== Exercise ==
Decide whether each statement below agrees with the article abstract on main path identification. Answer yes or no for each, and quote the deciding words from that text.
1. The second technique uses second-order Markov chains for path dependent search.
2. The new method was tested in a case study on carbon nanotubes.
3. The method's beneficial effects are summed up in ten aspects.

== Reading text ==
━━━━━━━━━━━━━━━━━━━━━━━━━━━━━━

• 文献标题:   Aggregative and stochastic model of main path identification: a case study on graphene
  • 文献类型:   Article
  • 作  者:   YEO W, KIM S, LEE JM, KANG J
  • 作者关键词:   main path analysi, secondorder markov chain, markov model, historiography, quantitative method
  • 出版物名称:   SCIENTOMETRICS
  • ISSN:   0138-9130 EI 1588-2861
  • 通讯作者地址:   Korea Univ
  • 被引频次:   7
  • DOI:   10.1007/s11192-013-1140-3
  • 出版年:   2014

▎ 摘  要

This paper suggests a new method to search main path, as a knowledge trajectory, in the citation network. To enhance the performance and remedy the problems suggested by other researchers for main path analysis (Hummon and Doreian, Social Networks 11(1): 39-63, 1989), we applied two techniques, the aggregative approach and the stochastic approach. The first technique is used to offer improvement of link count methods, such as SPC, SPLC, SPNP, and NPPC, which have a potential problem of making a mistaken picture since they calculate link weights based on a individual topology of a citation link; the other technique, the second-order Markov chains, is used for path dependent search to improve the Hummon and Doreian's priority first search method. The case study on graphene that tested the performance of our new method showed promising results, assuring us that our new method can be an improved alternative of main path analysis. Our method's beneficial effects are summed up in eight aspects: (1) path dependent search, (2) basic research search rather than applied research, (3) path merge and split, (4) multiple main paths, (5) backward search for knowledge origin identification, (6) robustness for indiscriminately selected citations, (7) availability in an acyclic network, (8) completely automated search.

━━━━━━━━━━━━━━━━━━━━━━━━━━━━━━

== Information given ==
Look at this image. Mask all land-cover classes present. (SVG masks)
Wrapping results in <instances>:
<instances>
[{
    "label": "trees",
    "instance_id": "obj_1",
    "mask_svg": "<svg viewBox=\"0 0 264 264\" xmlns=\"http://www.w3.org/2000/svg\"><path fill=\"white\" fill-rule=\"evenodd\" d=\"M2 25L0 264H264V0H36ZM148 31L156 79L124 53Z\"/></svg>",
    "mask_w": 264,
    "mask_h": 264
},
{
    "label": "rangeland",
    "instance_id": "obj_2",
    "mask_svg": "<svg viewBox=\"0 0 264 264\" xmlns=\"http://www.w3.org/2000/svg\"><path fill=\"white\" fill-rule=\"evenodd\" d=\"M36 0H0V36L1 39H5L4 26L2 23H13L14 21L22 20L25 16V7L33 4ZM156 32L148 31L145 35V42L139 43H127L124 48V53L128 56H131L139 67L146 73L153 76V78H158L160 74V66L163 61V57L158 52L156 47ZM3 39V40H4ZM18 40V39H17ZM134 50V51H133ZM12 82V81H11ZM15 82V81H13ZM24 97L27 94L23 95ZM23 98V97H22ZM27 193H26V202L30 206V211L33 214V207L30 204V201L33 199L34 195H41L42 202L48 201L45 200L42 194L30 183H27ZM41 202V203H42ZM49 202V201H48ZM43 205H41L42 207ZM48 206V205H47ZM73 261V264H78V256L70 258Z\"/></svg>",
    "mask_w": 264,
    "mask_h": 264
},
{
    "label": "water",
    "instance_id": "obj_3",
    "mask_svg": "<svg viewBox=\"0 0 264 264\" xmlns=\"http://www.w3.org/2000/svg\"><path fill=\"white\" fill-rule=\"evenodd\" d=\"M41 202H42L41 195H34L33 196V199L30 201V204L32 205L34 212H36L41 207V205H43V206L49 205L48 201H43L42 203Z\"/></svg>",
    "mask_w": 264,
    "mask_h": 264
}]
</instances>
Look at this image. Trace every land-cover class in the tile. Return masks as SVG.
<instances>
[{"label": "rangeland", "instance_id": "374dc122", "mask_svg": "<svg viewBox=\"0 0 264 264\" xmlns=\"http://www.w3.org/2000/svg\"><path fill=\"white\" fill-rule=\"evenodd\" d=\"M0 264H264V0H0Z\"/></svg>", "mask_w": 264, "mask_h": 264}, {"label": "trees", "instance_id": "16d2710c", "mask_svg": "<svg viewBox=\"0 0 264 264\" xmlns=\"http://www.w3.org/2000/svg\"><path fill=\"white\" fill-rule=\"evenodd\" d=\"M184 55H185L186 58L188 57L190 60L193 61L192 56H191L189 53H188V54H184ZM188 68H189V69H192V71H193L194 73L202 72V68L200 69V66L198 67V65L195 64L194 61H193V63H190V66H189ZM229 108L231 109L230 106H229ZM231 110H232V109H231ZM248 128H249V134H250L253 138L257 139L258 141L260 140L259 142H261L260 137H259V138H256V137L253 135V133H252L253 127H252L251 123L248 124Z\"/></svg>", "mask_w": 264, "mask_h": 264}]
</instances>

━━━━━━━━━━━━━━━━━━━━━━━━━━━━━━

== Solution to the problem ==
1. Yes: "the other technique, the second-order Markov chains, is used for path dependent search"
2. No: "The case study on graphene that tested the performance of our new method"
3. No: "Our method's beneficial effects are summed up in eight aspects"